● **EXERCISE AIM**:
Copy all of the material below line for line, changing nothing.

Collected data
┏━━

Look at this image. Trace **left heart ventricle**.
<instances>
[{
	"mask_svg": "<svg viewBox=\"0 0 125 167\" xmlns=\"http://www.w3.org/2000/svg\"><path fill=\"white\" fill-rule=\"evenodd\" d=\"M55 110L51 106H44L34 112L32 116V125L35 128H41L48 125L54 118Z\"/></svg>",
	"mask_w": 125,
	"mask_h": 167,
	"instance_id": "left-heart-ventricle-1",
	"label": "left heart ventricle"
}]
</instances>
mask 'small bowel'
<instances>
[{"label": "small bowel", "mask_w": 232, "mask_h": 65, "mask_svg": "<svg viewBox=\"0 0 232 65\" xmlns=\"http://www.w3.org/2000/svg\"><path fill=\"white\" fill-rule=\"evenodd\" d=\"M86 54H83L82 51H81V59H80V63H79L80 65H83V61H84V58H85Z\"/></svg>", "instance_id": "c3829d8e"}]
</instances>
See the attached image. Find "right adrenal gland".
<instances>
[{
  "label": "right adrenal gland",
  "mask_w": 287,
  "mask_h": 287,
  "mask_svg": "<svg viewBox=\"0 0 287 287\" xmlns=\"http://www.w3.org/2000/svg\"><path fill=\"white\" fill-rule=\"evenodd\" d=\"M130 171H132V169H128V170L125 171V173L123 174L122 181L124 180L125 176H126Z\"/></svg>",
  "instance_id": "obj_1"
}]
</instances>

┗━━

● **SOLUTION FOR THIS TASK**:
Look at this image. Trace **left heart ventricle**.
<instances>
[{
	"mask_svg": "<svg viewBox=\"0 0 125 167\" xmlns=\"http://www.w3.org/2000/svg\"><path fill=\"white\" fill-rule=\"evenodd\" d=\"M55 110L51 106H44L34 112L32 116V125L35 128H41L48 125L54 118Z\"/></svg>",
	"mask_w": 125,
	"mask_h": 167,
	"instance_id": "left-heart-ventricle-1",
	"label": "left heart ventricle"
}]
</instances>
mask 'small bowel'
<instances>
[{"label": "small bowel", "mask_w": 232, "mask_h": 65, "mask_svg": "<svg viewBox=\"0 0 232 65\" xmlns=\"http://www.w3.org/2000/svg\"><path fill=\"white\" fill-rule=\"evenodd\" d=\"M86 54H83L82 51H81V59H80V63H79L80 65H83V61H84V58H85Z\"/></svg>", "instance_id": "c3829d8e"}]
</instances>
See the attached image. Find "right adrenal gland".
<instances>
[{
  "label": "right adrenal gland",
  "mask_w": 287,
  "mask_h": 287,
  "mask_svg": "<svg viewBox=\"0 0 287 287\" xmlns=\"http://www.w3.org/2000/svg\"><path fill=\"white\" fill-rule=\"evenodd\" d=\"M130 171H132V169H128V170L125 171V173L123 174L122 181L124 180L125 176H126Z\"/></svg>",
  "instance_id": "obj_1"
}]
</instances>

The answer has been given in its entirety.